* [Aim of the task] All entries must be returned precisely as they appear.

* [Input data]
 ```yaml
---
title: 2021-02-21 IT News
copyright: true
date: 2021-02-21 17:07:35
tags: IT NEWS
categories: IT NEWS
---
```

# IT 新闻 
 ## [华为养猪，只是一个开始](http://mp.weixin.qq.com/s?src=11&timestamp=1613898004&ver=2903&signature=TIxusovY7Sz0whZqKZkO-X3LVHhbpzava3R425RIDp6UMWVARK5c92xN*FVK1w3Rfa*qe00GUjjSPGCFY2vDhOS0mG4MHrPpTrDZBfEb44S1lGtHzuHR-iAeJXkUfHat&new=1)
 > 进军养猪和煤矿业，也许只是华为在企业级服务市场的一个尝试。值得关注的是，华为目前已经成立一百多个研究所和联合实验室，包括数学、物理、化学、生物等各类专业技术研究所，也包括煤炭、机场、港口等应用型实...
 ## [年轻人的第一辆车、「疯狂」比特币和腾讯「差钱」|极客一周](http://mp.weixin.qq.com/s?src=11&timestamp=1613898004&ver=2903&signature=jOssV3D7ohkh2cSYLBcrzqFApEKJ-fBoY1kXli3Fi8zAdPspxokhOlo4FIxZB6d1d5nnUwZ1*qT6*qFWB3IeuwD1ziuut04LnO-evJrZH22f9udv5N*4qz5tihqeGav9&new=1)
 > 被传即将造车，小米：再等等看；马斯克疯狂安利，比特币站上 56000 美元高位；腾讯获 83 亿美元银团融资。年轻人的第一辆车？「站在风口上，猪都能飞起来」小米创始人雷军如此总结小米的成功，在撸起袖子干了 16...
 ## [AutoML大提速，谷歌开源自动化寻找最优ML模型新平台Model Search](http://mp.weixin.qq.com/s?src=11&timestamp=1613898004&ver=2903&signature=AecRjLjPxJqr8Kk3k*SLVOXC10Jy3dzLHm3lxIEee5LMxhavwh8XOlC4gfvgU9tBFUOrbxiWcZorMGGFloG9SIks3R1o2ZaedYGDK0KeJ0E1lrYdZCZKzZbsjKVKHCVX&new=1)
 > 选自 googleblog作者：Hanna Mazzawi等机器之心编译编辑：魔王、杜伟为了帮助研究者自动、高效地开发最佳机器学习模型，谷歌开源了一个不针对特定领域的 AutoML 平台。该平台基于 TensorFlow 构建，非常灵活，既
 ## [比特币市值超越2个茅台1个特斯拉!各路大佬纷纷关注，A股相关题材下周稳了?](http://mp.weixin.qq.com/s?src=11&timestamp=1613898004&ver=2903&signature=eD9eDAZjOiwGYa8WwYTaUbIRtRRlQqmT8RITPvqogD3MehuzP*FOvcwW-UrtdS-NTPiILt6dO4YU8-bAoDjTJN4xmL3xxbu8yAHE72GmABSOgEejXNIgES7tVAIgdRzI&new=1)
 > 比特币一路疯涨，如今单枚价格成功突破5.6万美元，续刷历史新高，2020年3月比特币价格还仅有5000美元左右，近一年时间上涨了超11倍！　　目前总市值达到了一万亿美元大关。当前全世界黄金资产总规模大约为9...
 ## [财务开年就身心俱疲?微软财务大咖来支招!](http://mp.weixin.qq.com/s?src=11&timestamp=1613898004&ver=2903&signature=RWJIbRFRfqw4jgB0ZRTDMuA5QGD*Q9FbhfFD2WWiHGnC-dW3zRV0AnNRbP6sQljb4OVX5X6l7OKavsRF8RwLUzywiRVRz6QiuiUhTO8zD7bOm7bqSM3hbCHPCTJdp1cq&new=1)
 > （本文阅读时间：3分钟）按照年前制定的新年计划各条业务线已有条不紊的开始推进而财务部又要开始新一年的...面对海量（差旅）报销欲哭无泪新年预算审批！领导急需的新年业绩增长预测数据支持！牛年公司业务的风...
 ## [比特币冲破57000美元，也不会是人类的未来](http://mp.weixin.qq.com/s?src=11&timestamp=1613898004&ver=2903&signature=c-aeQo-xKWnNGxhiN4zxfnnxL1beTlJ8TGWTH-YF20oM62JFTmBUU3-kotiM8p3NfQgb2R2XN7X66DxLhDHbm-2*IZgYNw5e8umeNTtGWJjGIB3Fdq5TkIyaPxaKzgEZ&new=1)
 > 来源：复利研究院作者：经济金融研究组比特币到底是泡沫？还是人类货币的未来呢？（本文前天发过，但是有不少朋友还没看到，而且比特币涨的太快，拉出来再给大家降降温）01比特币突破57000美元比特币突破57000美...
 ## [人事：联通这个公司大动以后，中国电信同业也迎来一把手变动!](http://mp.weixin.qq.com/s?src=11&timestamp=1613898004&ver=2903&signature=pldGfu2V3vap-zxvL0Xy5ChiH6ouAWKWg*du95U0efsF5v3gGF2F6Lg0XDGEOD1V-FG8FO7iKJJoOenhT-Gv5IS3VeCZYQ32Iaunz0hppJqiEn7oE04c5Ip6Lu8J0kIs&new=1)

* [Task response]
 ```yaml
---
title: 2021-02-21 IT News
copyright: true
date: 2021-02-21 17:07:35
tags: IT NEWS
categories: IT NEWS
---
```

# IT 新闻 
 ## [华为养猪，只是一个开始](http://mp.weixin.qq.com/s?src=11&timestamp=1613898004&ver=2903&signature=TIxusovY7Sz0whZqKZkO-X3LVHhbpzava3R425RIDp6UMWVARK5c92xN*FVK1w3Rfa*qe00GUjjSPGCFY2vDhOS0mG4MHrPpTrDZBfEb44S1lGtHzuHR-iAeJXkUfHat&new=1)
 > 进军养猪和煤矿业，也许只是华为在企业级服务市场的一个尝试。值得关注的是，华为目前已经成立一百多个研究所和联合实验室，包括数学、物理、化学、生物等各类专业技术研究所，也包括煤炭、机场、港口等应用型实...
 ## [年轻人的第一辆车、「疯狂」比特币和腾讯「差钱」|极客一周](http://mp.weixin.qq.com/s?src=11&timestamp=1613898004&ver=2903&signature=jOssV3D7ohkh2cSYLBcrzqFApEKJ-fBoY1kXli3Fi8zAdPspxokhOlo4FIxZB6d1d5nnUwZ1*qT6*qFWB3IeuwD1ziuut04LnO-evJrZH22f9udv5N*4qz5tihqeGav9&new=1)
 > 被传即将造车，小米：再等等看；马斯克疯狂安利，比特币站上 56000 美元高位；腾讯获 83 亿美元银团融资。年轻人的第一辆车？「站在风口上，猪都能飞起来」小米创始人雷军如此总结小米的成功，在撸起袖子干了 16...
 ## [AutoML大提速，谷歌开源自动化寻找最优ML模型新平台Model Search](http://mp.weixin.qq.com/s?src=11&timestamp=1613898004&ver=2903&signature=AecRjLjPxJqr8Kk3k*SLVOXC10Jy3dzLHm3lxIEee5LMxhavwh8XOlC4gfvgU9tBFUOrbxiWcZorMGGFloG9SIks3R1o2ZaedYGDK0KeJ0E1lrYdZCZKzZbsjKVKHCVX&new=1)
 > 选自 googleblog作者：Hanna Mazzawi等机器之心编译编辑：魔王、杜伟为了帮助研究者自动、高效地开发最佳机器学习模型，谷歌开源了一个不针对特定领域的 AutoML 平台。该平台基于 TensorFlow 构建，非常灵活，既
 ## [比特币市值超越2个茅台1个特斯拉!各路大佬纷纷关注，A股相关题材下周稳了?](http://mp.weixin.qq.com/s?src=11&timestamp=1613898004&ver=2903&signature=eD9eDAZjOiwGYa8WwYTaUbIRtRRlQqmT8RITPvqogD3MehuzP*FOvcwW-UrtdS-NTPiILt6dO4YU8-bAoDjTJN4xmL3xxbu8yAHE72GmABSOgEejXNIgES7tVAIgdRzI&new=1)
 > 比特币一路疯涨，如今单枚价格成功突破5.6万美元，续刷历史新高，2020年3月比特币价格还仅有5000美元左右，近一年时间上涨了超11倍！　　目前总市值达到了一万亿美元大关。当前全世界黄金资产总规模大约为9...
 ## [财务开年就身心俱疲?微软财务大咖来支招!](http://mp.weixin.qq.com/s?src=11&timestamp=1613898004&ver=2903&signature=RWJIbRFRfqw4jgB0ZRTDMuA5QGD*Q9FbhfFD2WWiHGnC-dW3zRV0AnNRbP6sQljb4OVX5X6l7OKavsRF8RwLUzywiRVRz6QiuiUhTO8zD7bOm7bqSM3hbCHPCTJdp1cq&new=1)
 > （本文阅读时间：3分钟）按照年前制定的新年计划各条业务线已有条不紊的开始推进而财务部又要开始新一年的...面对海量（差旅）报销欲哭无泪新年预算审批！领导急需的新年业绩增长预测数据支持！牛年公司业务的风...
 ## [比特币冲破57000美元，也不会是人类的未来](http://mp.weixin.qq.com/s?src=11&timestamp=1613898004&ver=2903&signature=c-aeQo-xKWnNGxhiN4zxfnnxL1beTlJ8TGWTH-YF20oM62JFTmBUU3-kotiM8p3NfQgb2R2XN7X66DxLhDHbm-2*IZgYNw5e8umeNTtGWJjGIB3Fdq5TkIyaPxaKzgEZ&new=1)
 > 来源：复利研究院作者：经济金融研究组比特币到底是泡沫？还是人类货币的未来呢？（本文前天发过，但是有不少朋友还没看到，而且比特币涨的太快，拉出来再给大家降降温）01比特币突破57000美元比特币突破57000美...
 ## [人事：联通这个公司大动以后，中国电信同业也迎来一把手变动!](http://mp.weixin.qq.com/s?src=11&timestamp=1613898004&ver=2903&signature=pldGfu2V3vap-zxvL0Xy5ChiH6ouAWKWg*du95U0efsF5v3gGF2F6Lg0XDGEOD1V-FG8FO7iKJJoOenhT-Gv5IS3VeCZYQ32Iaunz0hppJqiEn7oE04c5Ip6Lu8J0kIs&new=1)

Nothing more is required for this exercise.